Я уверен, что эти нейроны могли сыграть важнейшую роль в человеческой эволюции[6]. Одним из признаков человеческого рода является то, что мы называем культурой. Культура в огромной степени зависит от копирования родителей и учителей, а копирование сложных навыков может требовать участия зеркальных нейронов. Я думаю, что около 50000 лет назад, возможно, система зеркальных нейронов стала усложняться. Можно предположить: произошла бурная эволюция способности подражать сложным действиям, что, в свою очередь, привело к передаче культурной информации, которая стала отличать нас как Человеческий род.
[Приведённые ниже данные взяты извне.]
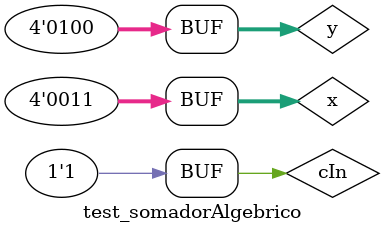
<source format=v>


  module halfAdder (output saida, output carryOut, input entrada1, input entrada2); 

		xor XOR1 (saida, entrada1, entrada2);
      and AND1 (carryOut, entrada1, entrada2);
       
	 endmodule // halfAdder 
	 
// -------------------------------------------------------------------------------------------------	 
	 
  module fullAdder (output saida, output carryOut, input entrada1, input entrada2, input carryIn); 

		wire [2:0]s; 

      halfAdder HA1 (s[0], s[1], entrada1, entrada2);
		halfAdder HA2 (saida, s[2], s[0], carryIn);
		
		or OR1 (carryOut, s[1], s[2]);	 
	     
	 endmodule // fullAdder 
	 
// -------------------------------------------------------------------------------------------------	 

  module somadorAlgebrico (output [3:0]saida, output carryOut, input [3:0]entrada1, input [3:0]entrada2, input carryIn); 
     
      wire [3:0]s;
		wire [3:0]s1;
		
	  xor XOR1 ( s[0], entrada2[0], carryIn);
	  xor XOR2 ( s[1], entrada2[1], carryIn);
	  xor XOR3 ( s[2], entrada2[2], carryIn);
	  xor XOR4 ( s[3], entrada2[3], carryIn);

			
	  fullAdder FA1 (saida[0], s1[0], entrada1[0], s[0], carryIn);
	  fullAdder FA2 (saida[1], s1[1], entrada1[1], s[1], s1[0]);
	  fullAdder FA3 (saida[2], s1[2], entrada1[2], s[2], s1[1]);
	  fullAdder FA4 (saida[3], s1[3], entrada1[3], s[3], s1[2]);
	  xor XOR1 (carryOut, carryIn, s1[3]);

    endmodule // somadorAlgebrico 

// ------------------------- 
// -- test Somador Algebrico
// -------------------------
    
	  module test_somadorAlgebrico; 

// ------------------------- definir dados 
    
	 reg  [3:0] x;
	 reg  [3:0] y;
	 reg  cIn;
	 wire [3:0] s;
	 wire cOut;

// ------------------------- instancia 
	 
     somadorAlgebrico modulo (s, cOut, x, y, cIn);
	  
// ------------------------- parte principal 

    initial begin 
    $display("Exemplo0031 - Lucas Siqueira Chagas - 380783"); 
    $display("Test ALU Somador Algebrico \n");
	 $display("soma=carryIn=0; subtração=carryIn=1 \n");
	 $display("x  y ----> carryIn = carryOut  saida \n");

     #1 x = 4'b0001; y = 4'b0010; cIn = 0;
	 $monitor("%4b  %4b ----> %b = %b %4b", x, y, cIn, cOut, s);
	  #1 x = 4'b0001; y = 4'b0010; cIn = 1;
		
	  #1 x = 4'b1010; y = 4'b1100; cIn = 0;
	  #1 x = 4'b1010; y = 4'b1100; cIn = 1;
		
     #1 x = 4'b1110; y = 4'b0110; cIn = 0;
	  #1 x = 4'b1110; y = 4'b0110; cIn = 1;
		 
     #1 x = 4'b0011; y = 4'b0100; cIn = 0;
	  #1 x = 4'b0011; y = 4'b0100; cIn = 1;
		
      end 
   endmodule // test_somadorAlgebrico 
</source>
Зеркальные нейроны также позволяют воссоздавать действия и намерения других людей в «виртуальной реальности» Такая способность могла бы объяснить, почему мы, люди, «макиавеллиевские[33]приматы», так хороши в конструировании «теории другого разума», прогнозируя поведение себе подобных. Это качество незаменимо для сложных социальных взаимодействий, и некоторые из наших недавних исследований выявили его нарушения у аутичных детей, что могло бы служить объяснением их крайней социальной неприспособленности.
Тем не менее, несмотря на то что изучения пациентов интересны сами по себе, наша цель состоит в том, чтобы понять, как работает нормальный мозг. Каким образом активность нейронов создает целый спектр способностей, которые мы называем человеческой натурой: образ тела, культуру, речь, абстрактное мышление? Я верю, что такое глубокое понимание работы мозга окажет серьезнейшее воздействие не только на науки, но и на человечество в целом. Возвышенные вопросы о разуме волнуют нас — философы задают их вот уже три тысячелетия как в моей родной Индии, так и на Западе, — но ответ, в конечном итоге, мы можем найти, только изучая мозг.
В этой главе — самой рискованной в книге — я рассматриваю один из древнейших вопросов философии, психологии и антропологии: что такое искусство? Что имел в виду Пикассо, когда сказал: «Искусство — это ложь, которая разоблачает правду?».
Как мы видели, нейрофизиологи совершили некоторый прорыв в понимании неврологических основ таких психологических феноменов, как образ тела или зрительное восприятие. Однако можно ли сказать такое об искусстве, учитывая, что оно несомненно рождается в мозгу?
Мы можем, в частности, спросить, существуют ли художественные универсалии? Безусловно, в мире бессчетное количество национальных культур и художественных стилей: тибетское искусство, классическое античное, искусство Возрождения, кубизм, экспрессионизм, индийское искусство, доколумбовое искусство, дадаизм…[34]— этот список не имеет конца. Тем не менее, несмотря на такое ошеломляющее разнообразие можем ли мы вычленить некоторые универсальные законы или принципы, которые действуют в рамках этих культурных традиций и стилей?
Многим социологам этот вопрос может показаться бессмысленным. В конце концов, наука имеет дело с всеобщими принципами, тогда как искусство — предельное торжество человеческой индивидуальности и оригинальности — антидот всеохватывающего эффекта науки. Конечно, в этом содержится доля истины, но в этой главе я хотел бы заявить, что такие законы существуют.